W tym właśnie czasie pojawili się w na moim widnokręgu Łemkowie. Ten tajemniczy naród miał swoją historię, zwyczaje i, co ważniejsze – fantastyczną muzykę. Po jakimś czasie wiedziałem o Łemkach więcej niż można było wyczytać z oficjalnych źródeł. Poznawałem ich zwyczaje, cerkwie i miejsca, gdzie kiedyś żyli. Dolina Bielicznej ze zrujnowaną cerkiewką przyciągała mnie wielokrotnie. Wynosząca się ponad doliną Bielicznej góra Lackowa była nie lada wyzwaniem. Jej strome stoki zarośnięte gęstym lasem i zwartymi krzakami były trudne do przebycia. W tamtym czasie widok z Lackowej roztaczał się daleko aż do Bieszczadów (w dni słoneczne), i szeroko na pogórze z jednej strony, a z drugiej strony na Słowację.

Dolina Bielicznej z odbudowaną cerkwią (fot. Jadamta, Wikimedia Commons)

Cerkiew w dolinie Białej, dawna wieś Bieliczna (fot. Jadamta, Wikimedia Commons)

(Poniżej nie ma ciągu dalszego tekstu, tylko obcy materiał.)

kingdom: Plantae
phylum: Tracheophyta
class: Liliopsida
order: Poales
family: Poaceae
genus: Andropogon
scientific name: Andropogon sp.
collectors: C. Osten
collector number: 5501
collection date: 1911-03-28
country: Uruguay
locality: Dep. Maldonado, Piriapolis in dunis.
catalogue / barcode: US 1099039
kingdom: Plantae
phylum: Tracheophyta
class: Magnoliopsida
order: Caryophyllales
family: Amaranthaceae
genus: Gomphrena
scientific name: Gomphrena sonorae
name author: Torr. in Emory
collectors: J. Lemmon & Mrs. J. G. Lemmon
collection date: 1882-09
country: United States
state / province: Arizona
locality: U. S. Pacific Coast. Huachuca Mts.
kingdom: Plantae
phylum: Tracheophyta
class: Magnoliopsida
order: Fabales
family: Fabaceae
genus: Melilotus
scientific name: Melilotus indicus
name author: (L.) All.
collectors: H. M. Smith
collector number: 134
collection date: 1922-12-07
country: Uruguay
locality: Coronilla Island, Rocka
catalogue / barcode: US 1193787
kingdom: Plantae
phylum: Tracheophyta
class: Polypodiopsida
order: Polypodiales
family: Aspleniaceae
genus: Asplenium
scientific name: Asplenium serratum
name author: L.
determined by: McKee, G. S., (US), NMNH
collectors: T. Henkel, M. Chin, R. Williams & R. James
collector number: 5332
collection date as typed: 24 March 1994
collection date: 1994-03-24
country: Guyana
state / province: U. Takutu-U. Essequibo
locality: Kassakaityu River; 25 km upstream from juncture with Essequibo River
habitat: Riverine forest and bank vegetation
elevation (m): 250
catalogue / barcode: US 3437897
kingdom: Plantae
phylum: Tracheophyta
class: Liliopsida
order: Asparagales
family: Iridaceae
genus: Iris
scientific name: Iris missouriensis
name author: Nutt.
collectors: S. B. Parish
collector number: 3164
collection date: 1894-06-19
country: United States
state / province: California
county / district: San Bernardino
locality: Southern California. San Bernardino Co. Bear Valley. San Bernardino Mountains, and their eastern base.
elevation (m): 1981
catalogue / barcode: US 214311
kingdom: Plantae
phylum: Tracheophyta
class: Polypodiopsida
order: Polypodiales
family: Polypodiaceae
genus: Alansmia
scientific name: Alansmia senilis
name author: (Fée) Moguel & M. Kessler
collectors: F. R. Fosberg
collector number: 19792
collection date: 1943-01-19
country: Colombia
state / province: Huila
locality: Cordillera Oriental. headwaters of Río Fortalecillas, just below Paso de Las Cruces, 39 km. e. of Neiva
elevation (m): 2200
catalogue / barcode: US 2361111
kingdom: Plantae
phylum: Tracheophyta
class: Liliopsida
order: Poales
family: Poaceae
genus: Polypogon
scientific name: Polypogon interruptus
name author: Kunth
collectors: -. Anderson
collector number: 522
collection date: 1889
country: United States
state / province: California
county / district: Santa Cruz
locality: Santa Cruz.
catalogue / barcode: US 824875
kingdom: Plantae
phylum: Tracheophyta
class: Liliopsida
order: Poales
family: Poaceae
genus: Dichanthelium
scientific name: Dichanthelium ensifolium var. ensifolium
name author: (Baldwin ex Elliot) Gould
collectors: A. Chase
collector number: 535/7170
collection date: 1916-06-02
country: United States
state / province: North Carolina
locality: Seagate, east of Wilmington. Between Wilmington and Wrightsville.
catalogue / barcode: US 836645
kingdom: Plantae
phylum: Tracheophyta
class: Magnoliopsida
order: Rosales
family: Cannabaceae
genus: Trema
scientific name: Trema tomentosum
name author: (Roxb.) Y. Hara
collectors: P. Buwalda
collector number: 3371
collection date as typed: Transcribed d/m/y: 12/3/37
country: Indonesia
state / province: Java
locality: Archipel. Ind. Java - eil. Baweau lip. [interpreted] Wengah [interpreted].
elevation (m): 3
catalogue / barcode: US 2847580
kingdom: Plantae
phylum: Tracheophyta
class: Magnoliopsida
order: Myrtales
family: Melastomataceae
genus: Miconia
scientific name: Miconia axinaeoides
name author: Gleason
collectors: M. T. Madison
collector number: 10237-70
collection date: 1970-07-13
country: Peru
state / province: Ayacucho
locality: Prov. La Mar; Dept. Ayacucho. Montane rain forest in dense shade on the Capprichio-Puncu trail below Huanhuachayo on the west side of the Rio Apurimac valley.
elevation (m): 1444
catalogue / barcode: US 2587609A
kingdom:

Dalej w głąb Beskidu Niskiego były Ropki z piękną drewnianą cerkiewką. W czasach studenckich, pewnego letniego popołudnia dotarliśmy tam z moją przyszłą żoną. We wsi były dwie zamieszkałe chaty łemkowskie, inne po wysiedleniu mieszkańców zniknęły z powierzchni ziemi pozostawiając czasem widoczne podmurówki. Przenocowaliśmy w jednej z chat. Rano gospodyni wzięła klucz z półki i otworzyła nam cerkiew. Wysprzątane wnętrze świadczyło o tym, że cerkiew jest jeszcze używana wbrew temu co pisano później („cerkiew w Ropkach była opuszczona). Ikonostas w tej cerkwi był nieco inny niż w okolicznych wioskach. Tu postacie na ikonostasie były bardziej „pańskie”, tam twarze świętych przypominały okolicznych mieszkańców – prostych chłopów. Pokryte błękitnym kolorem kolumienki pomiędzy ikonami sprawiały, że cały ikonostas w porannym świetle nabierał lekkiego błękitnego odcienia. Cerkiew z Ropek została później przeniesiona do skansenu w Sanoku (bo podobno była opuszczona).

Ikonostas cerkwi w Ropkach (fot. Przykuta, Wikimedia Commons)

Jeszcze dalej w głąb Beskidu Niskiego były dziesiątki miejscowości o tajemniczo brzmiących nazwach – Wysowa, Skwirtne, Hańczowa, Blechnarka, itd. lub jak kto woli Висова, Сквіртне, Ганчова, Бліхнарка. Mieszkali tam wracający ukradkiem z wysiedlenia Łemkowie. We wsiach było pustawo i tylko kapliczki przy drogach, opuszczone cmentarze, oraz pola z widocznymi, zarośniętymi, miedzami świadczyły o tym, że kiedyś były tu gęsto zaludnione wsie. Jedną z rzeczy jaka pozostała w mojej pamięci z tamtego okresu jest łemkowska muzyka i śpiew. Pamiętam, kiedyś wędrując po przygranicznych drogach, a właściwie bezdrożach, w okolicy … usłyszałem śpiewy cerkiewne dochodzące z samotnej chaty. Drzwi były otwarte, w środku maleńkie wnętrze zamienione w coś w rodzaju kaplicy i trzy osoby stanowiące chór śpiewający na trzy głosy. Brzmienie tego chóru długo tkwiło w mojej pamięci. Był również zespół Łemkowyna z Bielanki z Pawłem Stefanowskim na czele. Spotykałem ich kilka razy w moich wędrówkach, czasem przy okazji jakiejś uroczystości, a czasem gdzieś przy ognisku studenckim. Nie wiem co się stało później z zespołem, ale do dziś mam jeszcze ich nagrania. Potem były jeszcze inne góry. Z rzadka Tatry lub Sudety. Do Tatr nigdy nie miałem serca – za dużo skał i trochę sztuczny folklor na pokaz. Chociaż i tu było dużo interesującego i oryginalnego grania. Jeszcze później były również inne góry, bardziej egzotyczne – Mt. Kinabalu, Lion Head Mountains, i parę innych miejsc.